## Listed entries

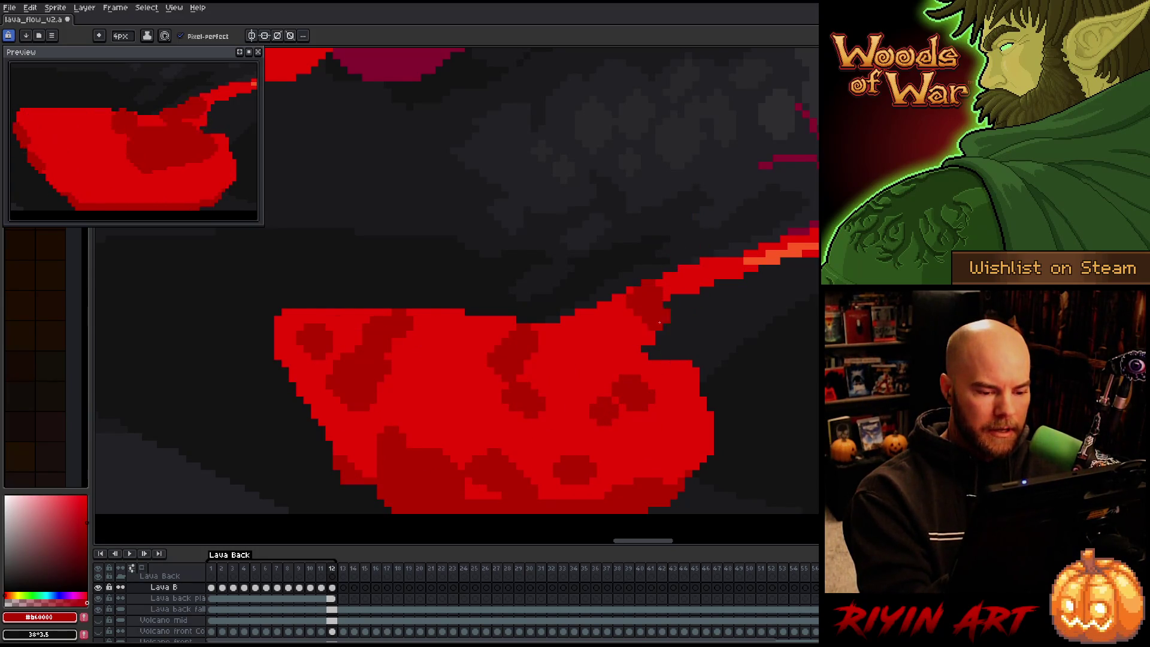
key(comma)
key(period)
key(comma)
key(period)
key(comma)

## Work to be completed
A faithful copy of all the lines above is needed, with the pictures omitted.

## Solution for this problem
key(comma)
key(period)
key(comma)
key(period)
key(comma)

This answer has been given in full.